Btrfs: Fix streaming read performance with checksumming on

Large streaming reads make for large bios, which means each entry on the
list async work queues represents a large amount of data.  IO
congestion throttling on the device was kicking in before the async
worker threads decided a single thread was busy and needed some help.

The end result was that a streaming read would result in a single CPU
running at 100% instead of balancing the work off to other CPUs.

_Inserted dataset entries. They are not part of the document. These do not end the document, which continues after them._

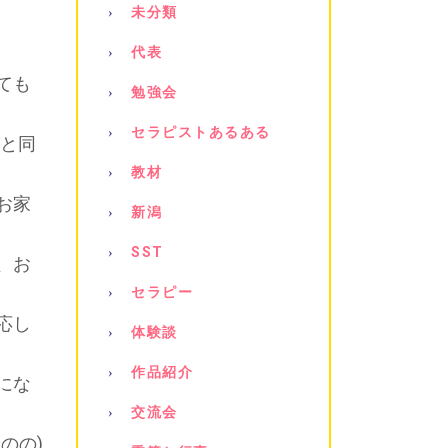
未分類
代表
ても
勉強会
セラピストあるある
なと同
教材
お家
新潟
SST
、お
セラピー
応し
体験談
作品紹介
にな
交流会
のの)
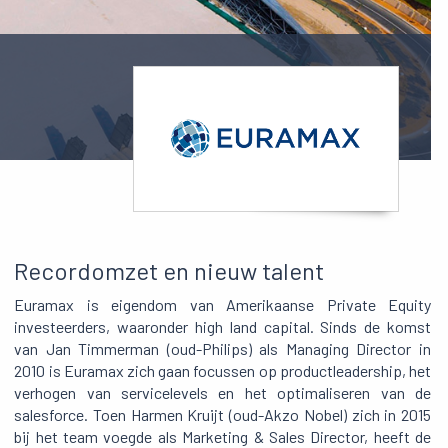
Recordomzet en nieuw talent
Euramax is eigendom van Amerikaanse Private Equity
investeerders, waaronder high land capital. Sinds de komst
van Jan Timmerman (oud-Philips) als Managing Director in
2010 is Euramax zich gaan focussen op productleadership, het
verhogen van servicelevels en het optimaliseren van de
salesforce. Toen Harmen Kruijt (oud-Akzo Nobel) zich in 2015
bij het team voegde als Marketing & Sales Director, heeft de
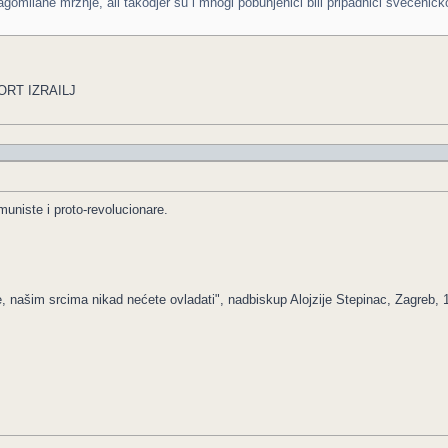
agomilane mrznje, ali takodjer su i mnogi pobunjenici bili pripadnici svecenickog
ORT IZRAILJ
uniste i proto-revolucionare.
e, našim srcima nikad nećete ovladati", nadbiskup Alojzije Stepinac, Zagreb, 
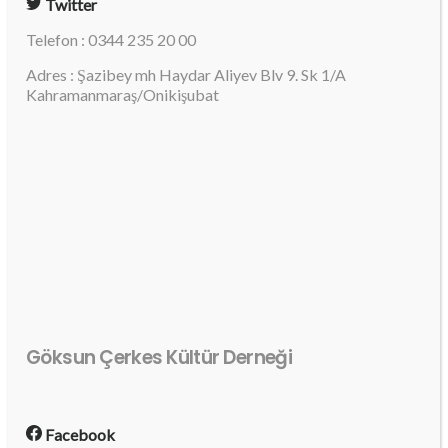
Twitter
Telefon : 0344 235 20 00
Adres : Şazibey mh Haydar Aliyev Blv 9. Sk 1/A
Kahramanmaraş/Onikişubat
Göksun Çerkes Kültür Derneği
Facebook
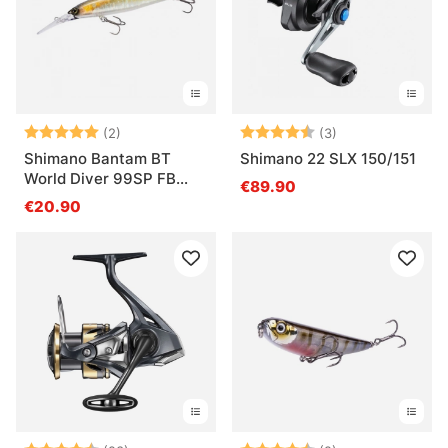
Arvio:
5.0 5:sta tähdestä
Arvio:
4.7 5:sta tähde
(2)
(3)
Shimano Bantam BT
Shimano 22 SLX 150/151
World Diver 99SP FB
€89.90
99mm 16g
€20.90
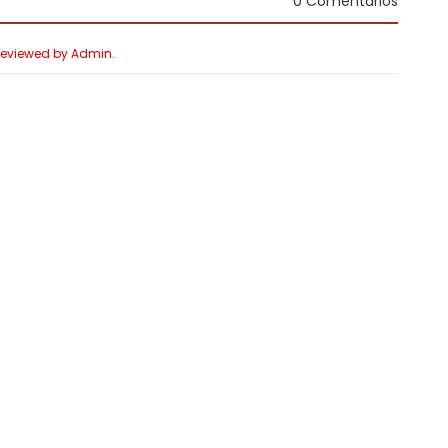
0 Comentários
 Reviewed by Admin.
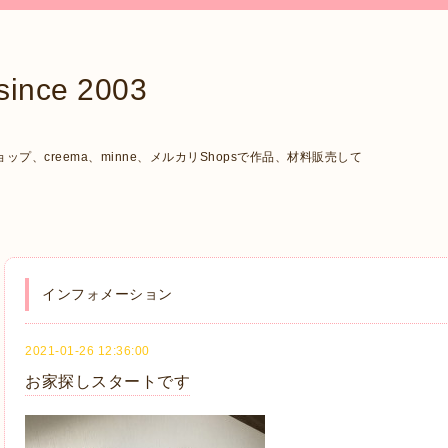
ce 2003
、creema、minne、メルカリShopsで作品、材料販売して
インフォメーション
2021-01-26 12:36:00
お家探しスタートです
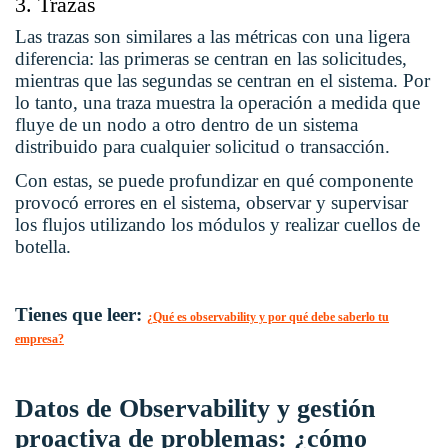
3. Trazas
Las trazas son similares a las métricas con una ligera
diferencia: las primeras se centran en las solicitudes,
mientras que las segundas se centran en el sistema. Por
lo tanto, una traza muestra la operación a medida que
fluye de un nodo a otro dentro de un sistema
distribuido para cualquier solicitud o transacción.
Con estas, se puede profundizar en qué componente
provocó errores en el sistema, observar y supervisar
los flujos utilizando los módulos y realizar cuellos de
botella.
Tienes que leer:
¿Qué es observability y por qué debe saberlo tu
empresa?
Datos de Observability y gestión
proactiva de problemas: ¿cómo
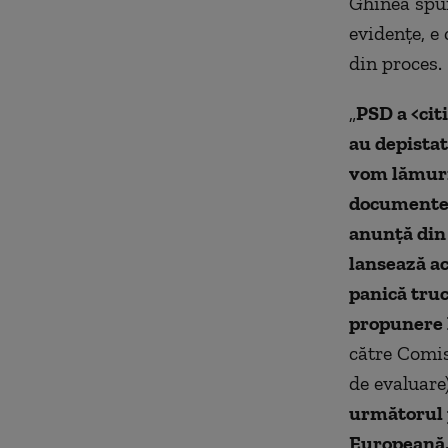
Ghinea spu
evidențe, e
din proces.
„
PSD a <cit
au depistat 
vom lămuri.
documentele
anunță din 
lansează ac
panică truc
propunere 
către Comis
de evaluare
următorul 
Europeană, 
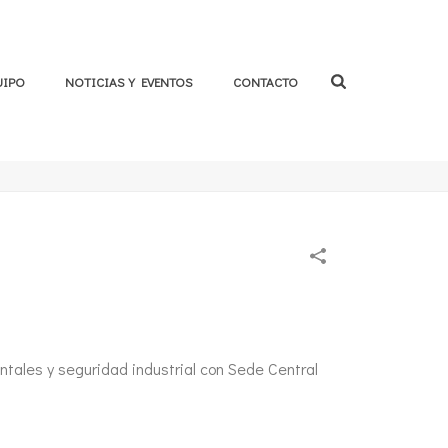
UIPO
NOTICIAS Y EVENTOS
CONTACTO
ntales y seguridad industrial con Sede Central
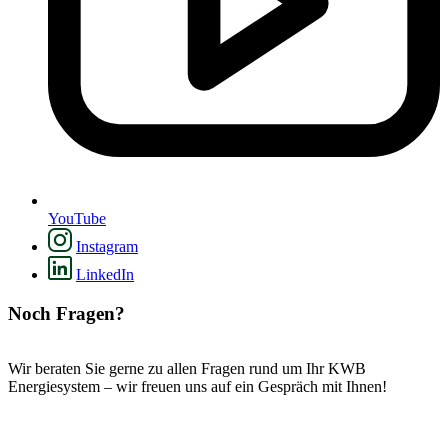
YouTube
Instagram
LinkedIn
Noch Fragen?
Wir beraten Sie gerne zu allen Fragen rund um Ihr KWB
Energiesystem – wir freuen uns auf ein Gespräch mit Ihnen!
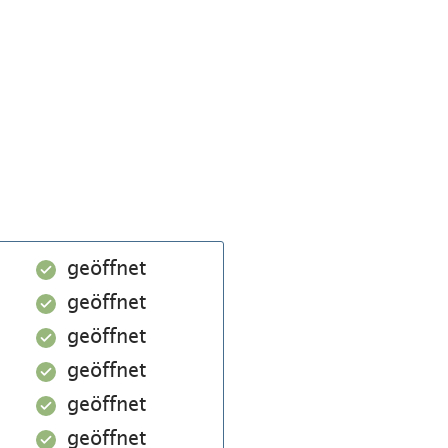
geöffnet
geöffnet
geöffnet
geöffnet
geöffnet
geöffnet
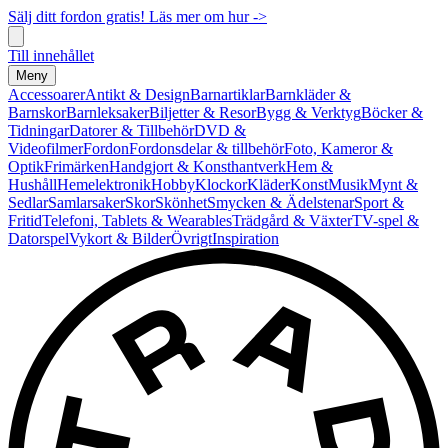
Sälj ditt fordon gratis! Läs mer om hur ->
Till innehållet
Meny
Accessoarer
Antikt & Design
Barnartiklar
Barnkläder &
Barnskor
Barnleksaker
Biljetter & Resor
Bygg & Verktyg
Böcker &
Tidningar
Datorer & Tillbehör
DVD &
Videofilmer
Fordon
Fordonsdelar & tillbehör
Foto, Kameror &
Optik
Frimärken
Handgjort & Konsthantverk
Hem &
Hushåll
Hemelektronik
Hobby
Klockor
Kläder
Konst
Musik
Mynt &
Sedlar
Samlarsaker
Skor
Skönhet
Smycken & Ädelstenar
Sport &
Fritid
Telefoni, Tablets & Wearables
Trädgård & Växter
TV-spel &
Datorspel
Vykort & Bilder
Övrigt
Inspiration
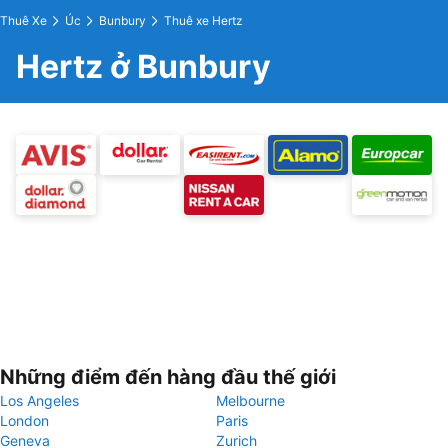
Thuê Xe
Úc
Bunbury
Thuê xe Hertz
Hertz ở Bunbury
Những điểm đến hàng đầu thế giới
Los Angeles
Melbourne
London
Paris
Geneva
Zurich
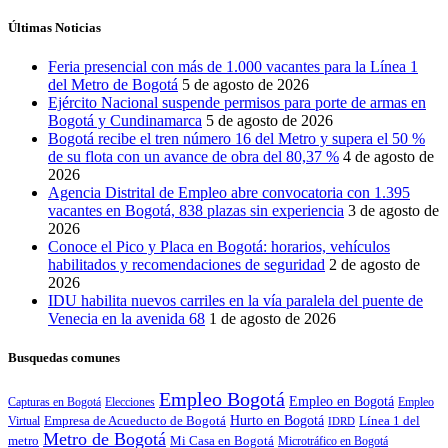
Últimas Noticias
Feria presencial con más de 1.000 vacantes para la Línea 1
del Metro de Bogotá
5 de agosto de 2026
Ejército Nacional suspende permisos para porte de armas en
Bogotá y Cundinamarca
5 de agosto de 2026
Bogotá recibe el tren número 16 del Metro y supera el 50 %
de su flota con un avance de obra del 80,37 %
4 de agosto de
2026
Agencia Distrital de Empleo abre convocatoria con 1.395
vacantes en Bogotá, 838 plazas sin experiencia
3 de agosto de
2026
Conoce el Pico y Placa en Bogotá: horarios, vehículos
habilitados y recomendaciones de seguridad
2 de agosto de
2026
IDU habilita nuevos carriles en la vía paralela del puente de
Venecia en la avenida 68
1 de agosto de 2026
Busquedas comunes
Empleo Bogotá
Empleo en Bogotá
Capturas en Bogotá
Elecciones
Empleo
Empresa de Acueducto de Bogotá
Hurto en Bogotá
Línea 1 del
Virtual
IDRD
Metro de Bogotá
metro
Mi Casa en Bogotá
Microtráfico en Bogotá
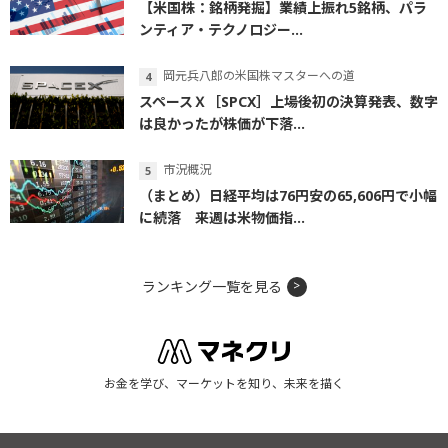
【米国株：銘柄発掘】業績上振れ5銘柄、パラ
ンティア・テクノロジー...
岡元兵八郎の米国株マスターへの道
スペースＸ［SPCX］上場後初の決算発表、数字
は良かったが株価が下落...
市況概況
（まとめ）日経平均は76円安の65,606円で小幅
に続落 来週は米物価指...
ランキング一覧を見る
お金を学び、マーケットを知り、未来を描く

This patch also changes the pre-IO checksum lookup done by reads to
work on a per-bio basis instead of a per-page.  This results in many
extra btree lookups on large streaming reads.  Doing the checksum lookup
right before bio submit allows us to reuse searches while processing
adjacent offsets.

Signed-off-by: Chris Mason <chris.mason@oracle.com>
diff --git a/fs/btrfs/file-item.c b/fs/btrfs/file-item.c
index 2311061..a5ff19b 100644
--- a/fs/btrfs/file-item.c
+++ b/fs/btrfs/file-item.c
@@ -134,6 +134,83 @@
 	return ret;
 }
 
+int btrfs_lookup_bio_sums(struct btrfs_root *root, struct inode *inode,
+			  struct bio *bio)
+{
+	u32 sum;
+	struct bio_vec *bvec = bio->bi_io_vec;
+	int bio_index = 0;
+	u64 offset;
+	u64 item_start_offset = 0;
+	u64 item_last_offset = 0;
+	u32 diff;
+	int ret;
+	struct btrfs_path *path;
+	struct btrfs_csum_item *item = NULL;
+	struct extent_io_tree *io_tree = &BTRFS_I(inode)->io_tree;
+
+	path = btrfs_alloc_path();
+	path->reada = 2;
+
+	WARN_ON(bio->bi_vcnt <= 0);
+
+	while(bio_index < bio->bi_vcnt) {
+		offset = page_offset(bvec->bv_page) + bvec->bv_offset;
+		ret = btrfs_find_ordered_sum(inode, offset, &sum);
+		if (ret == 0)
+			goto found;
+
+		if (!item || offset < item_start_offset ||
+		    offset >= item_last_offset) {
+			struct btrfs_key found_key;
+			u32 item_size;
+
+			if (item)
+				btrfs_release_path(root, path);
+			item = btrfs_lookup_csum(NULL, root, path,
+						 inode->i_ino, offset, 0);
+			if (IS_ERR(item)) {
+				ret = PTR_ERR(item);
+				if (ret == -ENOENT || ret == -EFBIG)
+					ret = 0;
+				sum = 0;
+				printk("no csum found for inode %lu start "
+				       "%llu\n", inode->i_ino,
+				       (unsigned long long)offset);
+				goto found;
+			}
+			btrfs_item_key_to_cpu(path->nodes[0], &found_key,
+					      path->slots[0]);
+
+			item_start_offset = found_key.offset;
+			item_size = btrfs_item_size_nr(path->nodes[0],
+						       path->slots[0]);
+			item_last_offset = item_start_offset +
+				(item_size / BTRFS_CRC32_SIZE) *
+				root->sectorsize;
+			item = btrfs_item_ptr(path->nodes[0], path->slots[0],
+					      struct btrfs_csum_item);
+		}
+		/*
+		 * this byte range must be able to fit inside
+		 * a single leaf so it will also fit inside a u32
+		 */
+		diff = offset - item_start_offset;
+		diff = diff / root->sectorsize;
+		diff = diff * BTRFS_CRC32_SIZE;
+
+		read_extent_buffer(path->nodes[0], &sum,
+				   (unsigned long)item + diff,
+				   BTRFS_CRC32_SIZE);
+found:
+		set_state_private(io_tree, offset, sum);
+		bio_index++;
+		bvec++;
+	}
+	btrfs_free_path(path);
+	return 0;
+}
+
 int btrfs_csum_one_bio(struct btrfs_root *root, struct inode *inode,
 		       struct bio *bio)
 {